You have coded in Jupyter, the ubiquitous notebook platform for coding and testing cool ideas in virtually all major programming languages. You love it, you use it regularly.
But you want more control, you want to change variables at the simple swipe of your mouse, not by writing a for-loop. What should you do? You can use IPython widget. Read on…
What is Python Widget?
Project Jupyter was born out of the IPython Project in 2014 and evolved rapidly to support interactive data science and scientific computing across all major programming languages. There is no doubt that it has left one of the biggest degrees of impact on how a data scientist can quickly test and prototype his/her idea and showcase the work to peers and open-source community.
However, learning and experimenting with data become truly immersive when user can interactively control the parameters of the model and see the effect (almost) real-time. Most of the common rendering in Jupyter are static. However, there is a big effort to introduce elements called ipywidgets, which renders fun and interactive controls on the Jupyter notebook.

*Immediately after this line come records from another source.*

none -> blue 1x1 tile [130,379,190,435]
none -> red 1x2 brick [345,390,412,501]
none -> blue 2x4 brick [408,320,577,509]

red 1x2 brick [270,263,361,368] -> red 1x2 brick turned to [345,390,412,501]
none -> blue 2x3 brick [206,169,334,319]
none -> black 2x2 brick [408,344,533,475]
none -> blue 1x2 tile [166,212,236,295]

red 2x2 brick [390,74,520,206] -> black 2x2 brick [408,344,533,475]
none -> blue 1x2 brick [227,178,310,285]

In a previous article, I demonstrated a simple curve fitting exercise using basic widget controls. Please read that article for instructions related to the installation of this widget package. In this article, that is extended further in the realm of interactive machine learning techniques.

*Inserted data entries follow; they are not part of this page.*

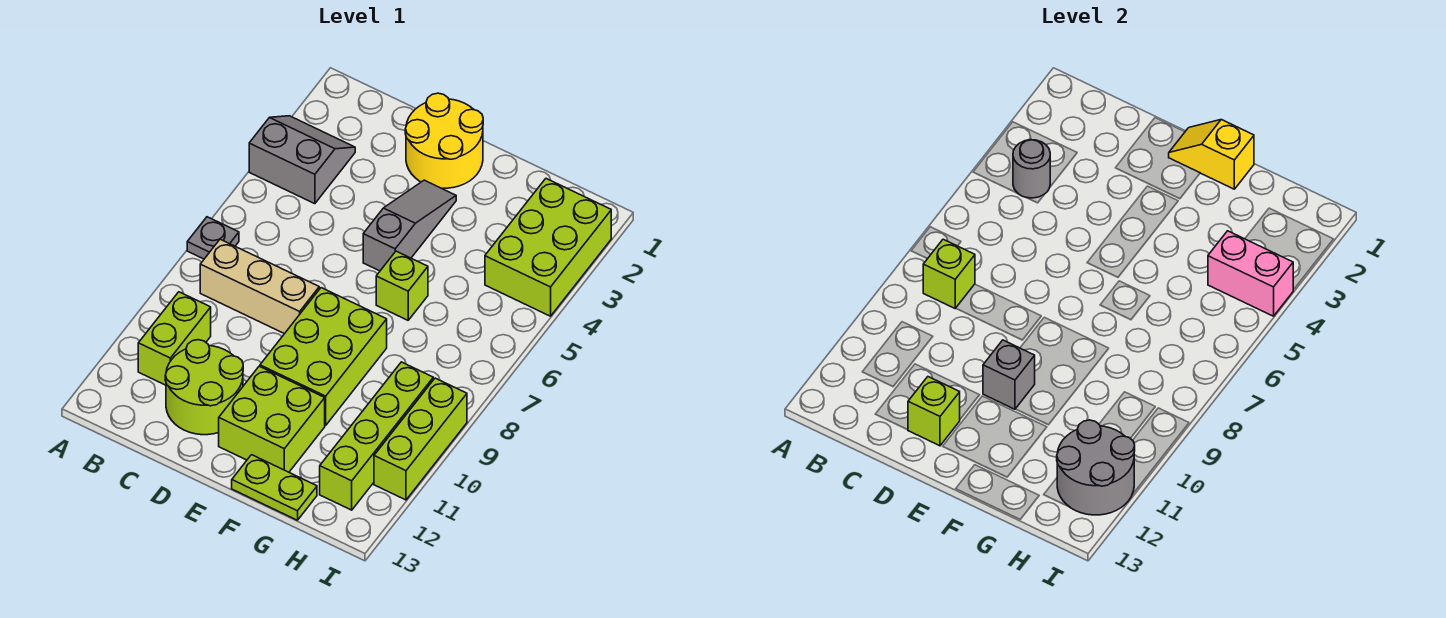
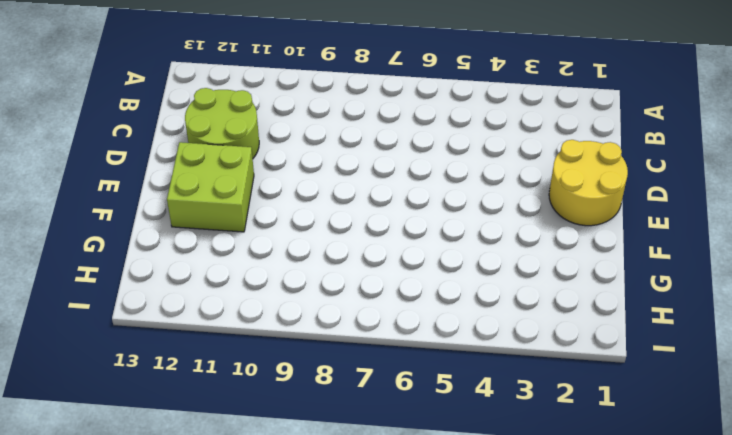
none -> grey 2x2 slope [249,116,355,204]
none -> grey 1x1 plate [187,217,239,259]
none -> tan 1x3 brick [200,239,319,334]

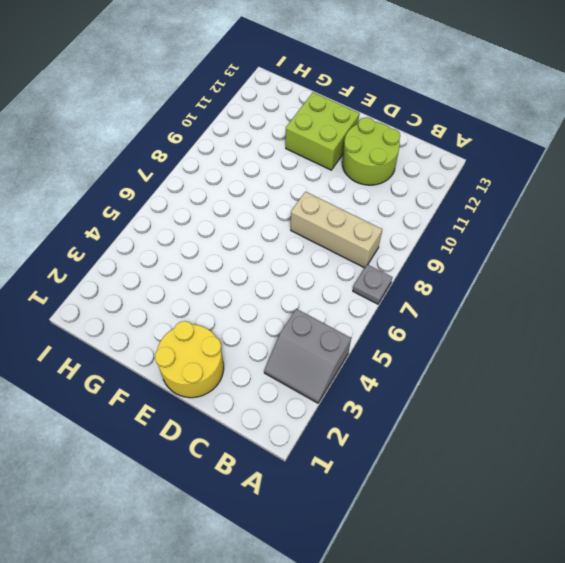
none -> lime 1x2 brick [138,292,211,385]
none -> grey 1x3 slope [363,180,456,271]
none -> lime 2x3 brick [260,288,387,425]

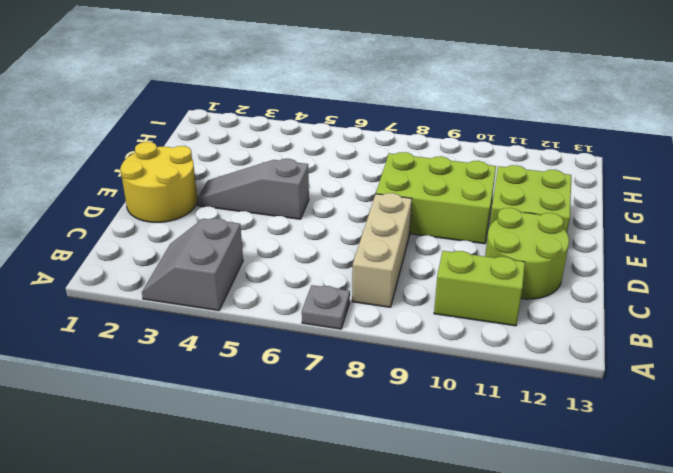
none -> lime 1x1 brick [376,251,428,320]
none -> lime 1x2 plate [232,455,317,520]
none -> lime 2x3 brick [485,179,611,316]

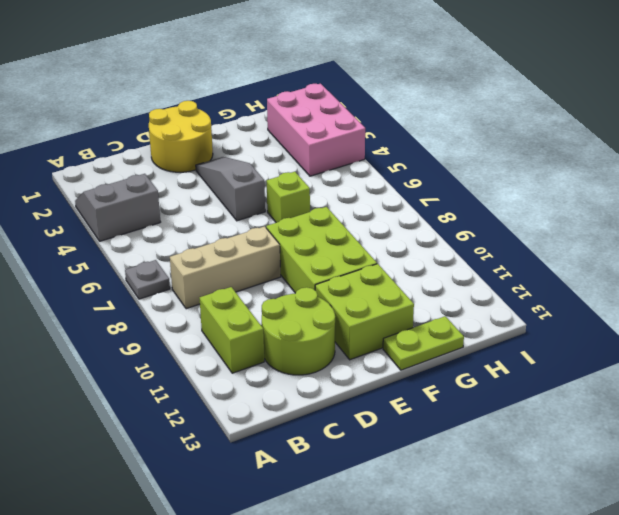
pink 2x3 brick [267,84,365,176] -> lime 2x3 brick [485,179,611,316]
none -> lime 1x4 brick [320,362,433,510]
none -> lime 1x3 brick [374,378,467,500]
none -> grey 1x1 round brick [1013,140,1050,198]

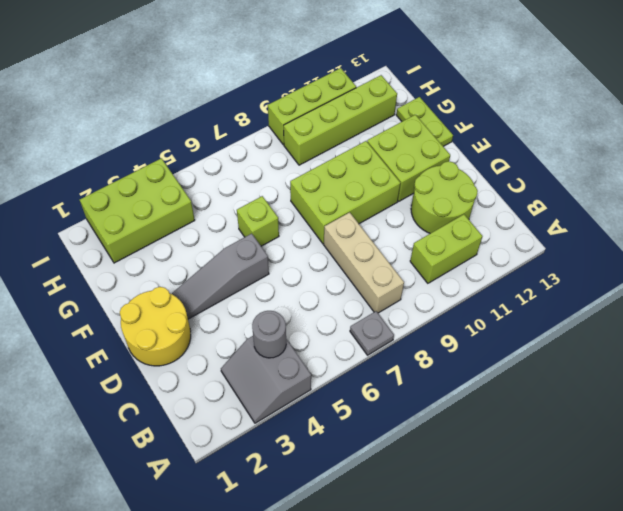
none -> lime 1x1 brick [923,239,975,308]
none -> lime 1x1 brick [908,377,960,446]
none -> yellow 1x2 slope [1169,120,1254,189]

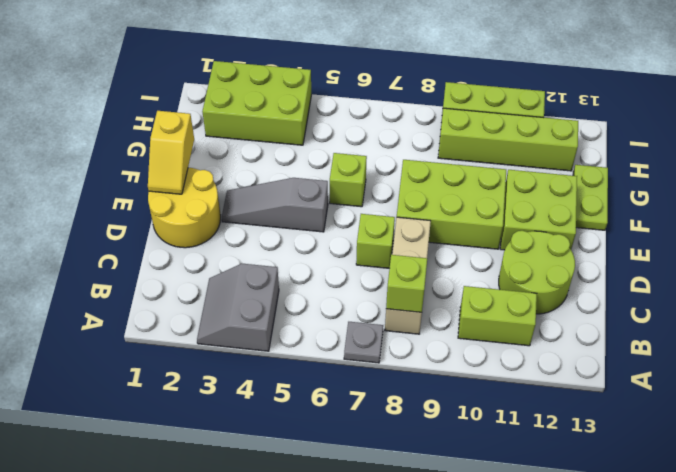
lime 1x1 brick [356,214,395,268] -> lime 1x1 brick moved to [908,377,960,446]
none -> grey 1x1 round brick [1013,140,1050,198]
none -> grey 1x1 brick [983,340,1035,409]
none -> pink 1x2 brick [1208,231,1293,316]

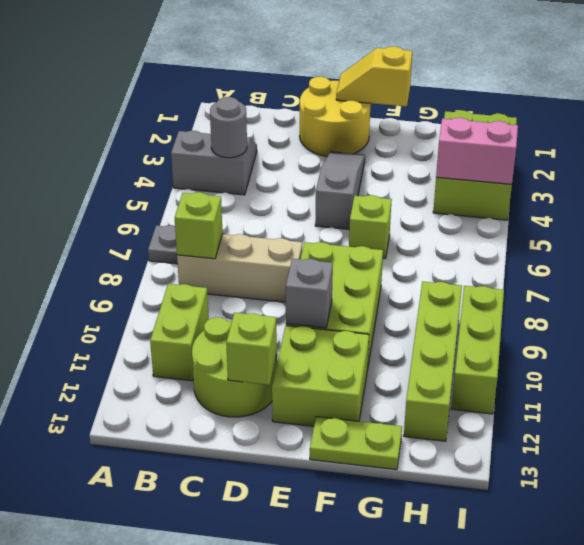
none -> grey 2x2 round brick [1057,420,1135,515]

Interactive Linear Regression
We demonstrate simple linear regression of single variable using interactive control elements. Note, the idea can be extended for complex multi-variate, nonlinear, kernel based regression easily. However, just for simplicity of visualization, we stick to single variable case in this demo.
The boiler plate code is available in my Github repository. We show the interactivity in two stages. First, we show the data generation process as a function of input variables and statistical properties of the associated noise. Here is a video of the process where user can dynamically generate and plot the nonlinear function using simple slide-bar controls.
Here, the generating function (aka ‘ ground truth’) is a 4th degree polynomial and the noise comes from a Gaussian distribution. Next, we write a linear regression function using scikit-learn’s polynomial features generation and pipeline methods. A detailed step-by-step guide of such a machine learning pipeline process is given here. Here, we wrap the whole function inside another interactive control widget to be able to dynamically alter the various parameters of the linear model.
We introduce interactive control for the following hyperparameters.
- Model complexity (degree of polynomial)
- Regularization type — LASSO or Ridge
- Size of the test set (fraction of total sample data used in test)
Following video shows the user interaction with the linear regression model. Note, how the test and training scores are also updated dynamically to show a trend of over-fitting or under-fitting as the model complexity changes. One can go back to the data generation control and increase of decrease the noise magnitude to see its impact on the fitting quality and bias/variance trade-off.
We presented a brief overview of a Jupyter notebook with embedded interactive control objects which allow the user/programmer to dynamically play with the generation and modeling of a data set. Current demo allows the user to introduce noise, change model complexity, and examine the impact of regularization, all on the fly and see the resulting model and predictions instantly. But the whole idea is explained in a step-by-step manner in the notebook, which should help interested reader to experiment with these widgets and to come up with lively, interactive machine learning or statistical modeling projects.